New App State research shows Latina women more likely to be deported than male counterparts

Hadasa Rivera Marin, Reporter

A recent App State research project found Latina women who form part of a family are three times more likely to be deported than their male counterparts. 

Cameron Lippard, chair of the sociology department, completed research about integration and treatment of Latinos in North Carolina, which led him to these findings. 

His initial research in 2014 looked at women as being on the “front lines” of discrimination, and it eventually led to his current research.  

Anna Biache, a senior sociology major, assisted Lippard in his research and said she wanted to focus on women and their experiences during deportation. 

“This research looks at using data collected through immigration customs enforcement,” Lippard said. 

The control and border protection agencies release data every year to share the rates of arrests and deportations. Lippard said they used this data to see if there was a difference between women and men who were part of a family unit when they were arrested and whether that resulted in an expedited deportation. 

Lippard said they used an existing data source that was compiled through Syracuse University using a program called Trac. The website takes various government reports and distills them down into data points so they can be analyzed. 

Lippard said their research dates back to Dwight Eisenhower’s administration and continues through today.

“We’ve lived in an era of deportation since probably Eisenhower. We’ve had extensive rates in the millions every year for deportation,” Lippard said. 

Lippard said since Ronald Reagan’s presidency, the agencies have focused on Central American families. 

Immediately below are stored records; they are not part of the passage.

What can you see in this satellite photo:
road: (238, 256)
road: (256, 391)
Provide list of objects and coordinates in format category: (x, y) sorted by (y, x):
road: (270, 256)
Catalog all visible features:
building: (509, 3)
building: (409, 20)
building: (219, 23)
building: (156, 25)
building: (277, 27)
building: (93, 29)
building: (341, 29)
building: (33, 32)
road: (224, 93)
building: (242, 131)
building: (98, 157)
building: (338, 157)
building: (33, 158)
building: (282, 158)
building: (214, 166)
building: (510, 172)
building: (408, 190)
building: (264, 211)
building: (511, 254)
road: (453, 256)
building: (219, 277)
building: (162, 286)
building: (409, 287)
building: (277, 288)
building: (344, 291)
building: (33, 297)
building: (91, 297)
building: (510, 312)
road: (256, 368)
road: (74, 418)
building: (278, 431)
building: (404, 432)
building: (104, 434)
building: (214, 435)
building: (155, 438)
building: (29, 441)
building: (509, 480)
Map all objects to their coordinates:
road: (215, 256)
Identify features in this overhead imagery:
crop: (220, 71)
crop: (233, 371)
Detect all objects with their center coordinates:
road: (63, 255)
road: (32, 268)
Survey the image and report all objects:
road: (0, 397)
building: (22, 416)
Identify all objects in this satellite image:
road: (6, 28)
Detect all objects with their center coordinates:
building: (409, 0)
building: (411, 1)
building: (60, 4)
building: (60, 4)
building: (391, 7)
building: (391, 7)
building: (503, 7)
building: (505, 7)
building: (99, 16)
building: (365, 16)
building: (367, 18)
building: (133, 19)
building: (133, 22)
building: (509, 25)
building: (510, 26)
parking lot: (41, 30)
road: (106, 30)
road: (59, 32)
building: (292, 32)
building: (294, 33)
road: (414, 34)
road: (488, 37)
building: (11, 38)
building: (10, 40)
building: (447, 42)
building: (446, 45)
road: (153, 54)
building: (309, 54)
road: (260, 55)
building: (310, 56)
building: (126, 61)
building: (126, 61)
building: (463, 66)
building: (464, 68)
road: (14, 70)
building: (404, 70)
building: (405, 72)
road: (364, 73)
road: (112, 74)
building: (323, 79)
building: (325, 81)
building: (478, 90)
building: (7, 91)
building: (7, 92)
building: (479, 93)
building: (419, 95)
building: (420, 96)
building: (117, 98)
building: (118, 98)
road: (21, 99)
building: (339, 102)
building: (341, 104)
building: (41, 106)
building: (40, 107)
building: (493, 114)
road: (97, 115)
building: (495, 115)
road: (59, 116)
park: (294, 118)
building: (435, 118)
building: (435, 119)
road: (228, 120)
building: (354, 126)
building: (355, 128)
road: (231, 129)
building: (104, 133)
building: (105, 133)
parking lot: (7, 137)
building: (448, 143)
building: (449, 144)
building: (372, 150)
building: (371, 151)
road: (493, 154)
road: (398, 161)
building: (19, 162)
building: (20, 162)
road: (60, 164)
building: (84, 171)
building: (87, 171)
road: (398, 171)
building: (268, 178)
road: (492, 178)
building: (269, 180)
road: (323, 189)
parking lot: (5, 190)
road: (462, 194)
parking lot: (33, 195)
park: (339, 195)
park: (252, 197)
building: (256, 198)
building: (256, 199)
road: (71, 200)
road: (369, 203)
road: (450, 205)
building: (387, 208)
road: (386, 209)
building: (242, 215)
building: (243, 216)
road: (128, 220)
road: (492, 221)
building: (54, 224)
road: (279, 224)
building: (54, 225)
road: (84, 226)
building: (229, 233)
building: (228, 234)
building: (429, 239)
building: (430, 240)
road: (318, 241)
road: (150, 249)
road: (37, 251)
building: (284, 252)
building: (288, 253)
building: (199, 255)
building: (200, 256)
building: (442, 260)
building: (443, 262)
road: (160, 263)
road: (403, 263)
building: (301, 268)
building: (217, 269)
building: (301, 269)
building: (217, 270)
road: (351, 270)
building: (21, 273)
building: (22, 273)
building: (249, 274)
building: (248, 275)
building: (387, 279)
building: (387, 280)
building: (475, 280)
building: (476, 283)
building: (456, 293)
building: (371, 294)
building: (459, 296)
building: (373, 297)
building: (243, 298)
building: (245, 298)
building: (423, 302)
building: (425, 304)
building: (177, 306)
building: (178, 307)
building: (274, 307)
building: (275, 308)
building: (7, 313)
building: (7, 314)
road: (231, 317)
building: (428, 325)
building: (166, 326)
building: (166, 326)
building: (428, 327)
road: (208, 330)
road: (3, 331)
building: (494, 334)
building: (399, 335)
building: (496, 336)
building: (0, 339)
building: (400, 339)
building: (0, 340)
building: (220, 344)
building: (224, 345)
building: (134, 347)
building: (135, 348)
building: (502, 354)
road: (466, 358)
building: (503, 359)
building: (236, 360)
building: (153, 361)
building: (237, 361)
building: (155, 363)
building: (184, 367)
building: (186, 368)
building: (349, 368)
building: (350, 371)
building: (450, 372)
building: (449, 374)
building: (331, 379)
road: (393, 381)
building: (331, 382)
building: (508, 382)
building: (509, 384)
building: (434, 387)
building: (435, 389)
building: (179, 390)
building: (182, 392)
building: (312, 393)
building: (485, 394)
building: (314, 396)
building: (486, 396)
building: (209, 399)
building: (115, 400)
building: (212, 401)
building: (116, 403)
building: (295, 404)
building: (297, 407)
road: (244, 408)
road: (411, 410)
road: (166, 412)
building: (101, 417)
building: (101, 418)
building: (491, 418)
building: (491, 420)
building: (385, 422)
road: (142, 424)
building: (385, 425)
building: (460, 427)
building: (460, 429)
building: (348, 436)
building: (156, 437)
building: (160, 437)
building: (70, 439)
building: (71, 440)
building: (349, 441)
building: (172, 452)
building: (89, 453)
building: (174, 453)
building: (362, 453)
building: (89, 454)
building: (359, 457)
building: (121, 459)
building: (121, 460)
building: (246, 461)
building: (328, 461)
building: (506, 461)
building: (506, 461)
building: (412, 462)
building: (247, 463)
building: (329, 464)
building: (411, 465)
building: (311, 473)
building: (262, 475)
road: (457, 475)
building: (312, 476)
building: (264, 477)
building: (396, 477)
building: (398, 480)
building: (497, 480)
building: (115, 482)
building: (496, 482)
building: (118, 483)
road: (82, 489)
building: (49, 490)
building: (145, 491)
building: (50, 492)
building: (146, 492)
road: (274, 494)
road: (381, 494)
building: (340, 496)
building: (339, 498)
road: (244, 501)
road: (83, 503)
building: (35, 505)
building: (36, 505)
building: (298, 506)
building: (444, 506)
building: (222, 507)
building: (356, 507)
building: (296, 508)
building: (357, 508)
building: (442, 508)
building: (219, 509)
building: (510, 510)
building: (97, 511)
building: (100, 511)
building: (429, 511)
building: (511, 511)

“We tend to focus on Latinos or Hispanic families as the source of issues with immigration, even though we have other problems,” Lippard said. 

Biache said the current administration has restricted a lot of its data, so they can’t actually see how many deportations and arrests are currently happening. 

“Our numbers drastically dropped the years that Donald Trump has been president, which obviously isn’t accurate because that’s one of the things he’s running on, the immigration control,” Biache said. 

Lippard said he has witnessed “fathers and mothers being deported,” and native-born children forced to stay with relatives legally living in the United States or placed in the foster care system. 

“Maybe politicians and the public will realize that these are real people, and they’re really going through a situation which is unjust. To be separated from your kids because of documentation is quite horrific,” Lippard said. 

It “shouldn’t be a surprise to folks” that people immigrate to the U.S. because it is prosperous and seen as a land of opportunity, Lippard said.

Biache said mothers play an important role in traditional Latino families, and when they are absent or removed for any reason, it increases stress and is traumatic for children. 

He said when Latina women are deported, it’s usually because they’re the ones out in public, signing kids up for school or taking them to their medical appointments. It’s not because they’ve done anything “illegal, dangerous or harmful,” Biache said. 

 “You would hope that our United States administration, Congress, would sit up and listen to those things instead of listening to what seems to historically run immigration policy, which is rhetoric, what people think versus what is actually happening,” Lippard said.